C’è stato un suo gesto che non ha, almeno pienamente, condiviso durante il suo mandato?
«Sì. La gestione della crisi dell’autunno del 2011. Io ero convinto che bisognasse andare al voto anticipato, dare la parola ai cittadini come del resto stava avvenendo in Spagna: José Zapatero scelse questa strada consapevole che le elezioni anticipate, come poi avvenne, avrebbero potuto favorire i popolari. Napolitano, invece, diede l’incarico a Monti per un governo tecnico».

Un errore?
«Certo. Io penso che il centrosinistra avrebbe vinto, ma ci furono troppe titubanze e frenate».

Perché?
«Il Pd era diviso. Pierluigi Bersani non voleva apparire come chi metteva gli interessi del partito e i suoi personali davanti a quelli del Paese. E determinante risultò il parere di Napolitano, contrario alle elezioni anticipate e favorevole alle larghe intese». 

Perché? 
«Proprio dalla storica cultura del Pci, in particolare di quella parte del Pci che aveva in Amendola il suo massimo esponente, derivava una visione politica che ha sempre vissuto le elezioni anticipate come un trauma da cui tenersi lontani, preoccupati della fragilità della democrazia e dei pericoli per la sua stabilità».
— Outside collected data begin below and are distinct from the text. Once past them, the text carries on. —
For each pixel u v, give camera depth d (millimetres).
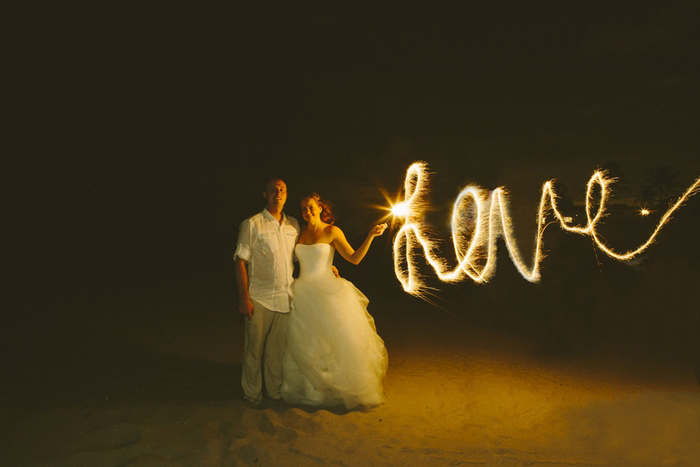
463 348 7633
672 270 11617
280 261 5094
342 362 5059
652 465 3947
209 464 3758
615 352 7484
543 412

Ci fu chi addirittura gridò al colpo di Stato.
«Assurdità».

Quando Napolitano venne rieletto al Quirinale scrisse un messaggio particolarmente severo indirizzato alle forze politiche incapaci di riformarsi...
«Sarebbe stato meglio per il Paese che il Parlamento non fosse stato costretto a chiedere la sua rielezione. Anche per Giorgio: si sarebbe risparmiato alcune inutili amarezze».